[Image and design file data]
Content starts
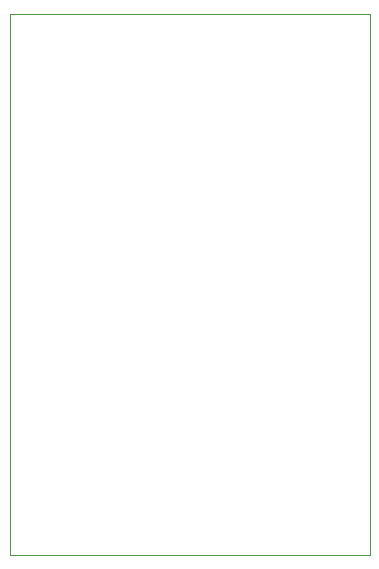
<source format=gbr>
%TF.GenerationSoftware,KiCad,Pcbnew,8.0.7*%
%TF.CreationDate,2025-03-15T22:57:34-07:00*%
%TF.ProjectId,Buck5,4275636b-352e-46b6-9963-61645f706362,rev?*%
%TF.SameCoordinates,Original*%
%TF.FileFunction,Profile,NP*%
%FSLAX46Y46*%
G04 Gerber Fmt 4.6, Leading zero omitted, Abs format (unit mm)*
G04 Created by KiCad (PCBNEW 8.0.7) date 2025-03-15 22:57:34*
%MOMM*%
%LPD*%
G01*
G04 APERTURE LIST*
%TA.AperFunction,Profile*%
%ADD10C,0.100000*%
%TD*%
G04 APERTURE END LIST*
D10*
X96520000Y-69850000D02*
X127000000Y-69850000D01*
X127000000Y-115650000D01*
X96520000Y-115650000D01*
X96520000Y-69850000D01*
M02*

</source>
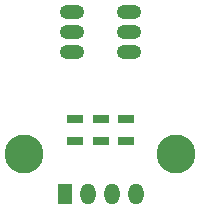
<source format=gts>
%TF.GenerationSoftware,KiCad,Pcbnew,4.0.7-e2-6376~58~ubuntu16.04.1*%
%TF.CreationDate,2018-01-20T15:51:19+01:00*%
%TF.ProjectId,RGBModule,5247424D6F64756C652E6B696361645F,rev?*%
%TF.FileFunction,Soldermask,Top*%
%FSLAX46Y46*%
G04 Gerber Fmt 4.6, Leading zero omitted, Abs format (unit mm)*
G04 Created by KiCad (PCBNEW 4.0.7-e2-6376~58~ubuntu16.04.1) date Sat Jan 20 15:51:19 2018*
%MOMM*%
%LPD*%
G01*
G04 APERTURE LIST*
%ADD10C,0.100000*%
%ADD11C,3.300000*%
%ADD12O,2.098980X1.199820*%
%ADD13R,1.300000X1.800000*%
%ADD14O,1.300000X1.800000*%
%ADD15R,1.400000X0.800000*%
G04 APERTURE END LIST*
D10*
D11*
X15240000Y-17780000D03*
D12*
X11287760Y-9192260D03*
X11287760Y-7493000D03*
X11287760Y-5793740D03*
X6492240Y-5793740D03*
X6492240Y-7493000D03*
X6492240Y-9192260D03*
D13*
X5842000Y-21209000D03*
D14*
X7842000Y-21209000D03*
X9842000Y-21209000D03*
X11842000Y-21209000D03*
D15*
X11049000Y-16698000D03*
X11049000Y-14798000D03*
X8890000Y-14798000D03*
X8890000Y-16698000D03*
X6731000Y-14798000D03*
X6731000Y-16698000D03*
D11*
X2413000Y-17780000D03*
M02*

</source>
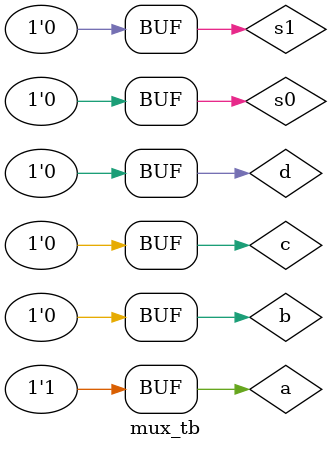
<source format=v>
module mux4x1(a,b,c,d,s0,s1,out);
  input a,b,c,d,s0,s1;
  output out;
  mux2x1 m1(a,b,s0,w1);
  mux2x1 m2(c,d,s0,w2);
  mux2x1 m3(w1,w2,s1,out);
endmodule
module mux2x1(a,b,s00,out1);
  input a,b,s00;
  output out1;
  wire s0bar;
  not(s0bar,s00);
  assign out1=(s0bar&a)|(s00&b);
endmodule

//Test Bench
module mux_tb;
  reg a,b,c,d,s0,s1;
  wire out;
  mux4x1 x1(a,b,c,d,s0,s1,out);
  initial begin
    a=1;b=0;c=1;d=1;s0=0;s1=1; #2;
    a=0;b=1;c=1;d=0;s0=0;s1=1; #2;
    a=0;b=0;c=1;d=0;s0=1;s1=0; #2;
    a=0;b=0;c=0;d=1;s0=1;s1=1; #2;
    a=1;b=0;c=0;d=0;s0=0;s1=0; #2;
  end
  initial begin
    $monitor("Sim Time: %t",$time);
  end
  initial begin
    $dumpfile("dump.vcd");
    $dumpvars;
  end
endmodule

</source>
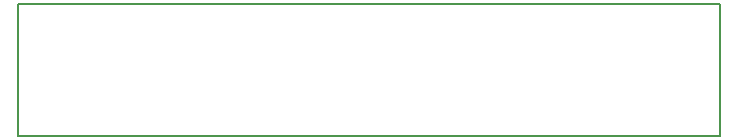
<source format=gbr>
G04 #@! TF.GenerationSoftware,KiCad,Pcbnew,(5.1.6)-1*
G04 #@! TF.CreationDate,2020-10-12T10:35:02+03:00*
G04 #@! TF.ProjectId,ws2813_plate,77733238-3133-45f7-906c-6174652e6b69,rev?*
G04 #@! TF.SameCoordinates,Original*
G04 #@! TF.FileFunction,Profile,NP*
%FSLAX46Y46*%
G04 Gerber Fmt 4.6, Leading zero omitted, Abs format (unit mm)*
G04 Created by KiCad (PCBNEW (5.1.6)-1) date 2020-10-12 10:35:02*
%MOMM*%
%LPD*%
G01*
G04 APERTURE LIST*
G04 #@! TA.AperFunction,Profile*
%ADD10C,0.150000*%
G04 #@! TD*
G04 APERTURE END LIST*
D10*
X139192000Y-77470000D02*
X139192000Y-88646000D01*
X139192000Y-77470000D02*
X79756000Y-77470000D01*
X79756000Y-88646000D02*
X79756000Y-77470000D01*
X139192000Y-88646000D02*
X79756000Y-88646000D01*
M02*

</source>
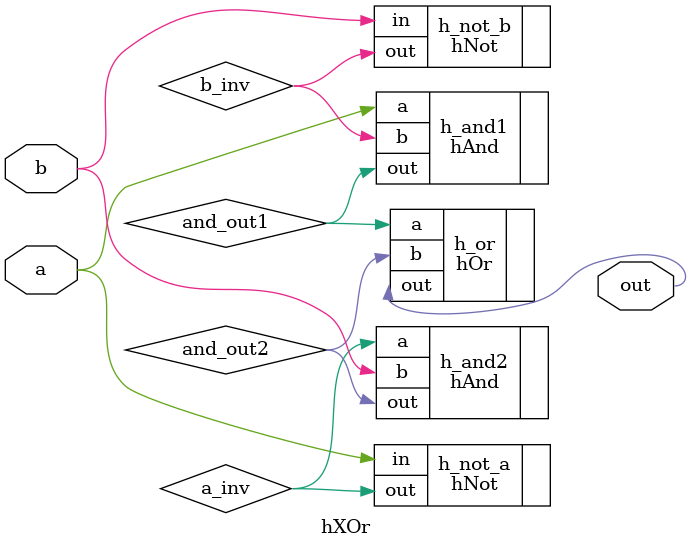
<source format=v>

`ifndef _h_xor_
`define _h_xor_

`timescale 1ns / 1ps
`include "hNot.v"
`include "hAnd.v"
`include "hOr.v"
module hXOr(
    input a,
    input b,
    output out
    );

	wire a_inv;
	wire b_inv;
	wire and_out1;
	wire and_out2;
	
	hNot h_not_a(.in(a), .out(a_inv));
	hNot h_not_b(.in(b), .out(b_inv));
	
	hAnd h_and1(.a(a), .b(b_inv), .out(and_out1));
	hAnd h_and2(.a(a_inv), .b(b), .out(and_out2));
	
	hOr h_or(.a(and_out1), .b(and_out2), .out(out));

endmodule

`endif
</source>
Content ends
◆ Work to complete ◆
Find the lines that mention "Created" in the entries and show them.

◆ Solution ◆
G04 Created by KiCad (PCBNEW 8.0.7) date 2025-03-15 22:57:34*
G04 Created by KiCad (PCBNEW 4.0.7-e2-6376~58~ubuntu16.04.1) date Sat Jan 20 15:51:19 2018*
G04 Created by KiCad (PCBNEW (5.1.6)-1) date 2020-10-12 10:35:02*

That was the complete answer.